Startup on quest to 3D-print rockets now has a second launch site on the California coast

• https://www.theverge.com, By Loren Grush

Rocket startup Relativity Space is expanding its launch sites from one to two, with a new agreement to fly its future rocket out of Vandenberg Air Force Base in Southern California. The deal means Relativity, which already has a lease for a launch site in Cape Canaveral, Florida, will be able to fly from either the East or West Coast of the United States when its rocket is ready.

Based out of Los Angeles, Relativity Space is an ambitious rocket startup aimed at creating the first fully 3D-printed rocket. The company, started by engineers from SpaceX and Blue Origin, is currently developing its first rocket called the Terran 1. The goal is for every part of Terran 1 — including its engines, fuselage, and propellant tanks — to be 3D-printed in order to minimize the amount of workforce needed to manufacture the rocket and bring down costs. Relativity created its own 3D printer called Stargate to get the job done, and the company recently moved into a new 120,000-square-foot facility in Long Beach, California, to further develop the rocket.

In January of last year, Relativity announced it had signed an agreement to launch out of Cape Canaveral Air Force Station from a site called LC-16. The company plans to ramp up construction on the site to prepare for the inaugural flight of the Terran 1 currently scheduled for the end of 2021. In the meantime, Relativity has signed a "Right Of Entry Agreement" at Vandenberg Air Force Base.
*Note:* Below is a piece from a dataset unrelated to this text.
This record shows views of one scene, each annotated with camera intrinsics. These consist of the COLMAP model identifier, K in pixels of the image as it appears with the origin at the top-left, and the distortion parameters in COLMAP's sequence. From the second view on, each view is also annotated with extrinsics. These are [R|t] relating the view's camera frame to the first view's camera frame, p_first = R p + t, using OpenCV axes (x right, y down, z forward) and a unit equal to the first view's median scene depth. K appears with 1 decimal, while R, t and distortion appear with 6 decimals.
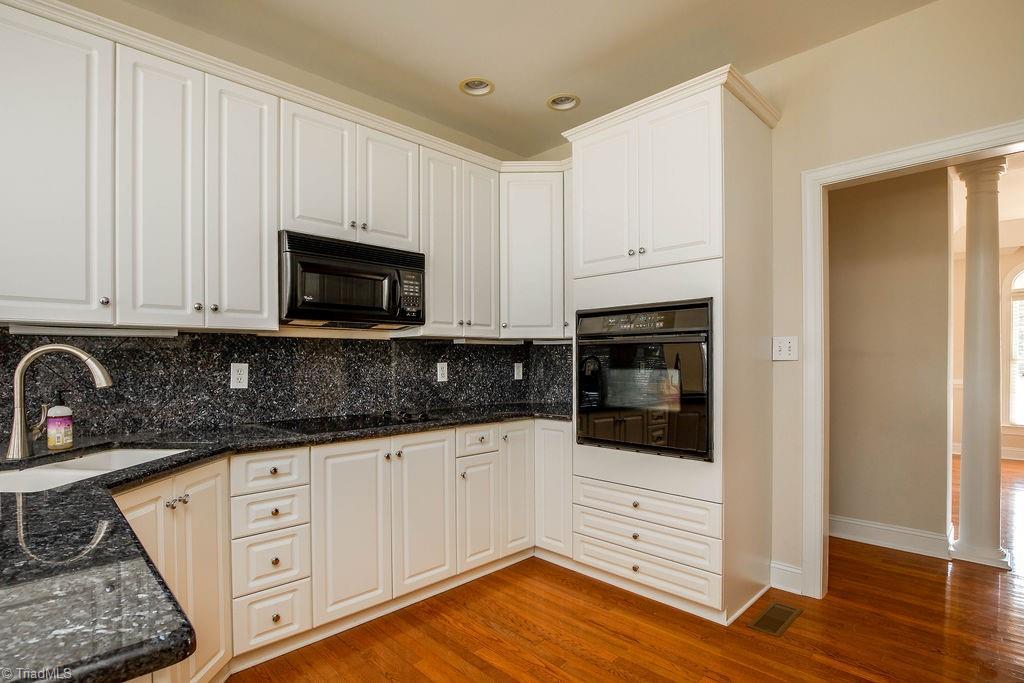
lens RADIAL K [[481.4, 0, 510.9], [0, 481.4, 363.1], [0, 0, 1]] dist [-0.026476, 0.000295]
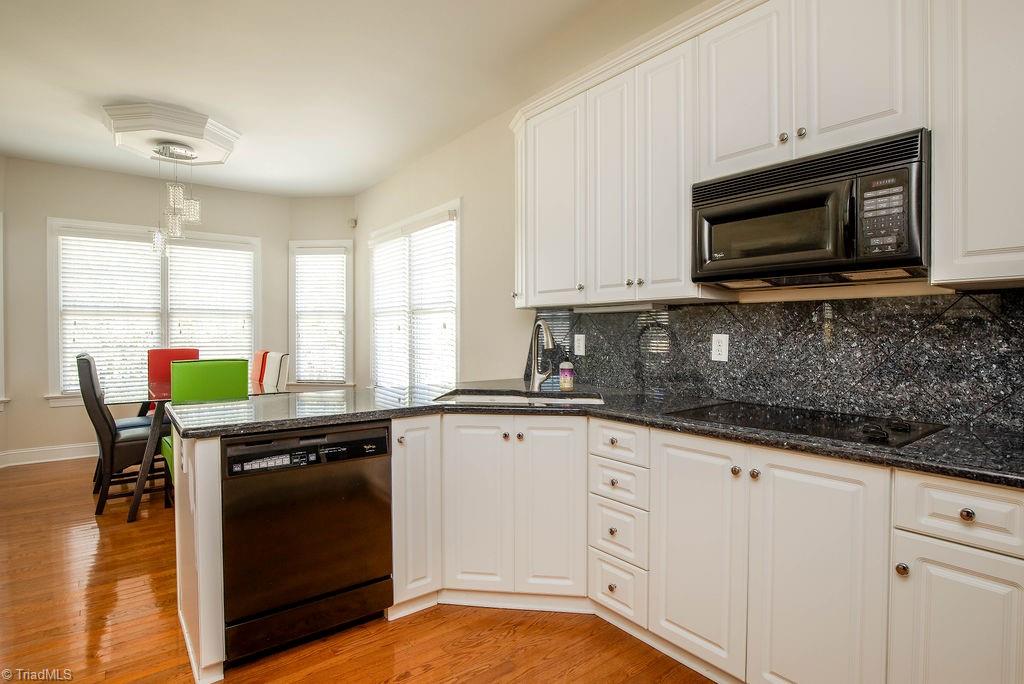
lens RADIAL K [[517.4, 0, 515.9], [0, 517.4, 332.6], [0, 0, 1]] dist [-0.041962, -0.000273]
pose [[-0.100173, 0.004384, -0.994960, 0.526705], [-0.008867, 0.999947, 0.005299, -0.004601], [0.994931, 0.009353, -0.100128, 0.796024]]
The company is eyeing moving into a site called Building 330 and taking over the land surrounding it.

"We have a site identified; we've gone through a program review; we've done the initial paperwork for actually getting the first step towards a site awarded," Tim Ellis, CEO of Relativity Space, tells The Verge. "It means that we're actually launching from this facility." He says that the new location will allow the company to launch to orbits that pass north to south and over poles, which its rockets could not reach from launching eastward from the Cape.